Icarus

front-end
conversation generating fields
flowchart

Inspiration

As we go about our day, humans create massive amounts of unstructured data. Whether we are students taking lecture notes, pedestrians taking photos of flyers, or engineers writing code, we are constantly generating data.

These massive, unstructured data lakes might exist as sales call reports at the bottom of your desk or a folder of screenshots sitting in your phone. However, if we could transform this unstructured data into structured, queryable databases, we would open up a whole new world of data analysis and visualization.

Even better, we can augment generative models with the previously unstructured, multimodal data that tends to be locked away from models, allowing users greater control and iterative improvement opportunities over the data accessible to our virtual assistants.

What it does

Our application takes multimodal data lakes (photos, text files, pdfs, and more) and, in intelligent, dynamic conversation with users, generates a structure to make this data most useful to the user and to their model. From there, it creates a queryable database ready out of the box for data analysis and visualization.
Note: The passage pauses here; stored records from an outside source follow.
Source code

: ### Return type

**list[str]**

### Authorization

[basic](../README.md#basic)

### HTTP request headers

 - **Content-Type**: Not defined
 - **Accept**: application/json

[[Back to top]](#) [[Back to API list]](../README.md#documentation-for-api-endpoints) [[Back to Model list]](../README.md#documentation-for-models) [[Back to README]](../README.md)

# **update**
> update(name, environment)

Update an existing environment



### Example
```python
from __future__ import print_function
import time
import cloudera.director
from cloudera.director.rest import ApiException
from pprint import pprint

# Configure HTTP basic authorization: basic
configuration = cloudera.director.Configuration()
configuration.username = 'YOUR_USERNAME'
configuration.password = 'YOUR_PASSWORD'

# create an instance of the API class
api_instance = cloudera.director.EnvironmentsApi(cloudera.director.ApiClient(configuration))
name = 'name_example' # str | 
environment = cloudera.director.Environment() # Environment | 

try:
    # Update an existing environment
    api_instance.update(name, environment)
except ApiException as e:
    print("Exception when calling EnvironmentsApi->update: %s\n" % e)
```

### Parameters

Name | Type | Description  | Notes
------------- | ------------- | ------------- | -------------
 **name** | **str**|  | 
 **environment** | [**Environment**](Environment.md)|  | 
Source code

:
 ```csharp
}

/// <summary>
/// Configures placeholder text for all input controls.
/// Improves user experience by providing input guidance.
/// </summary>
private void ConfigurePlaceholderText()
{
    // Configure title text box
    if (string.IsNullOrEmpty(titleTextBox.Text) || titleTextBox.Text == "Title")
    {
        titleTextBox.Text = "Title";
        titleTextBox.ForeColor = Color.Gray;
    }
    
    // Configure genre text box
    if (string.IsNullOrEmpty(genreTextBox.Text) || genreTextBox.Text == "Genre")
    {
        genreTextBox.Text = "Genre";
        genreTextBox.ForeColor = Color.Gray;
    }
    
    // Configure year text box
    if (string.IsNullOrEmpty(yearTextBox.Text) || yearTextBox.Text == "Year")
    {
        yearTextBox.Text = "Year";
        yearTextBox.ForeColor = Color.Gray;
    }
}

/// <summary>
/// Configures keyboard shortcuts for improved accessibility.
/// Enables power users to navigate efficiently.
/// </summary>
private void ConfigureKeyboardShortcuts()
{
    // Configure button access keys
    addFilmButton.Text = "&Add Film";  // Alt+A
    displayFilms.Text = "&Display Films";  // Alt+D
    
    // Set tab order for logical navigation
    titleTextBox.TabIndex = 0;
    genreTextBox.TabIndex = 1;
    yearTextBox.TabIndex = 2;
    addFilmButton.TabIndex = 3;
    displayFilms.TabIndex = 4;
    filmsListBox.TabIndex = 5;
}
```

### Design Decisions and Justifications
This queryable database serves as high-fidelity memory for a retrieval augmented generative model (RAG). By providing a condensed, structured version of the user's data to the RAG, we can transform the black box of retrieval into intelligent queries of structured databases.

How we built it

Our application consists of two segments: memory generation and agent action.

Memory Generation A user uploads a series of files into our application. If the files are photos, we use Google's Pix2Struct model to create highly descriptive text-based versions of each photo, extracting important information.

The user then picks training files, which can be either their text-native files or their text-converted photos (now descriptions). In conversation with the GPT 4 LLM, the user and the LLM select an appropriate structure for the data, defining fields by which a group of files could be condensed. For example, if a user uploads twenty screenshots of tax reports, the model and user might generate region, name, date, and other useful queryable fields. We built these using a flask back-end that calls OpenAI's GPT API, adaptively managing the context window to ensure GPT produces useful fields.

From there, GPT iterates through each file, searching for useful information to condense into each field. Once it has finished, we provide the user with a JSON file or Excel file ready to be queried, visualized, and analyzed.

Retrieval Augmented Generative Action Our application also allows the user to interact with a model, providing the model with the database it needs to intelligently respond to prompts. The user can ask questions related to the memory it has uploaded to the application, and the application will use the JSON file and user's prompting to generate a response.

Challenges we ran into

Generation of Fields Generating fields and structuring data is a difficult problem to solve in a short amount of time. Our JSON file representations of previously unstructured data are not always the cleanest, but by constantly reordering the context window given to GPT, we can ensure the best output.

Photo Upload It was difficult to find a framework that would allow us to extract useful data from photos and make them useable to the GPT API. However, we were able to use google's Pix2Struct to do so.

Accomplishments that we're proud of

We are proud of the ability to adaptively structure previously unstructured data. We are also extremely excited at the ability for the model to access JSONs and even processed photos, competently applying this information to help the user.

What we learned

We learned about the surprising ability of GPT to interact intelligently with large and complex multimodal inputs and their textual representations. We also got a ton of practice interacting with various models and cutting-edge AI frameworks.